Nadia non lo ammise, ma era vero.
– L’ho fatto per ricordarmi che io sono io. Che non devo fare pompini dietro le siepi della scuola, solo perchè mi viene chiesto. Non sono solo quello, si finisce per non riuscire a dare valore a nulla. Ma te che ne sai. Ci sta che neppure sai di che parlo.
A quel punto si udì un rumore di motori. Morgana si alzò in piedi e rimase così, di sentinella, a guardare verso l’interno. Degli operai armeggiavano con delle transenne. Una scavatrice, alzando polvere dalla strada sterrata, si avvicinava al molo, molto piano.
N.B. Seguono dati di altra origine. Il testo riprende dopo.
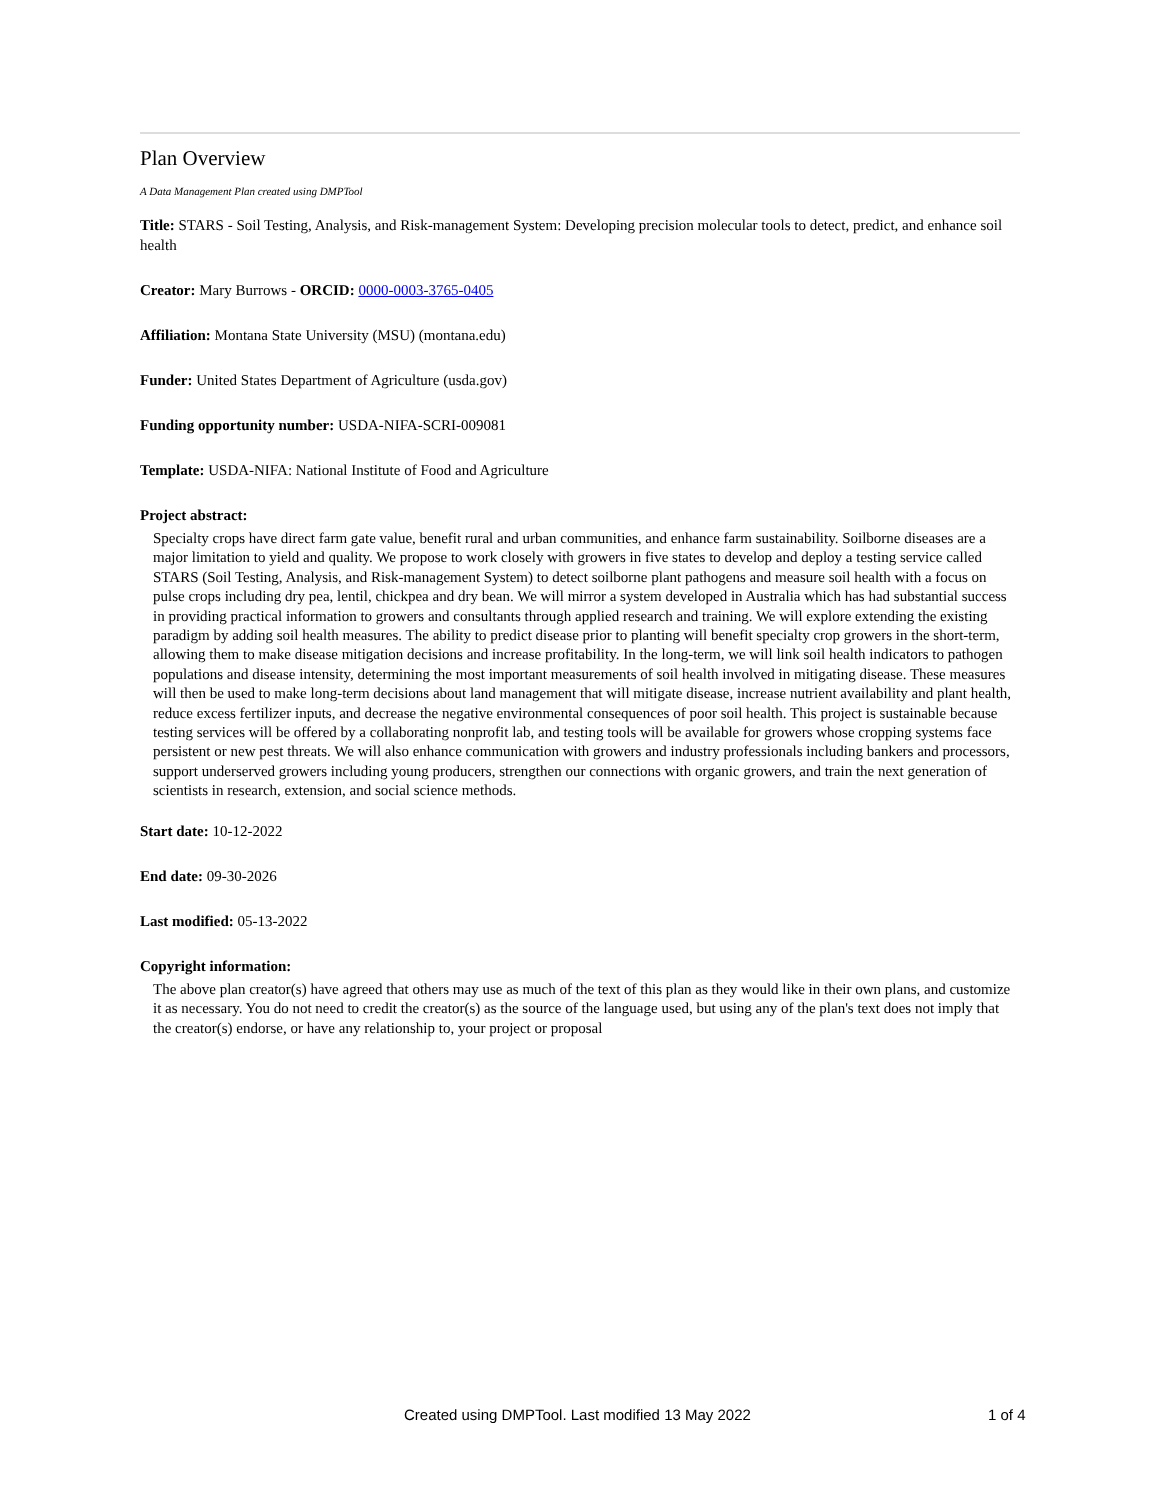Plan Overview
A Data Management Plan created using DMPTool
Title: STARS - Soil Testing, Analysis, and Risk-management System: Developing precision molecular tools to detect, predict, and enhance soil health
Creator: Mary Burrows - ORCID: 0000-0003-3765-0405
Affiliation: Montana State University (MSU) (montana.edu)
Funder: United States Department of Agriculture (usda.gov)
Funding opportunity number: USDA-NIFA-SCRI-009081
Template: USDA-NIFA: National Institute of Food and Agriculture
Project abstract:
Specialty crops have direct farm gate value, benefit rural and urban communities, and enhance farm sustainability. Soilborne diseases are a major limitation to yield and quality. We propose to work closely with growers in five states to develop and deploy a testing service called STARS (Soil Testing, Analysis, and Risk-management System) to detect soilborne plant pathogens and measure soil health with a focus on pulse crops including dry pea, lentil, chickpea and dry bean. We will mirror a system developed in Australia which has had substantial success in providing practical information to growers and consultants through applied research and training. We will explore extending the existing paradigm by adding soil health measures. The ability to predict disease prior to planting will benefit specialty crop growers in the short-term, allowing them to make disease mitigation decisions and increase profitability. In the long-term, we will link soil health indicators to pathogen populations and disease intensity, determining the most important measurements of soil health involved in mitigating disease. These measures will then be used to make long-term decisions about land management that will mitigate disease, increase nutrient availability and plant health, reduce excess fertilizer inputs, and decrease the negative environmental consequences of poor soil health. This project is sustainable because testing services will be offered by a collaborating nonprofit lab, and testing tools will be available for growers whose cropping systems face persistent or new pest threats. We will also enhance communication with growers and industry professionals including bankers and processors, support underserved growers including young producers, strengthen our connections with organic growers, and train the next generation of scientists in research, extension, and social science methods.
Start date: 10-12-2022
End date: 09-30-2026
Last modified: 05-13-2022
Copyright information:
The above plan creator(s) have agreed that others may use as much of the text of this plan as they would like in their own plans, and customize it as necessary. You do not need to credit the creator(s) as the source of the language used, but using any of the plan's text does not imply that the creator(s) endorse, or have any relationship to, your project or proposal
Created using DMPTool. Last modified 13 May 2022 1 of 4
Quel giorno Nadia comprò un quaderno. Ne trovò uno con la copertina nera, rugosa, e i fogli un po’ gialli, con il bordo di fuori rosso. Quei quaderni che si usavano molto tempo fa. D’estate le piaceva avere queste iniziative, come tenere un diario, ad esempio, e la prima pagina bianca, ordinata, liscia, la metteva di cuore sereno. Aveva un’amica, da bambina, si chiamava Erica. Quando scriveva, scriveva sempre ad Erica, anche se poi non le dava niente da leggere e si teneva tutto perchè non sapeva neppure dove fosse finita, la sua amica.
Quella sera, nella camera piccola che le era riservata, dopo una doccia si mise comoda alla scrivania e aprì il quaderno. Voleva scrivere della giornata trascorsa. Poi sentì qualcosa venire dalla stanza accanto. Era Morgana, che piangeva.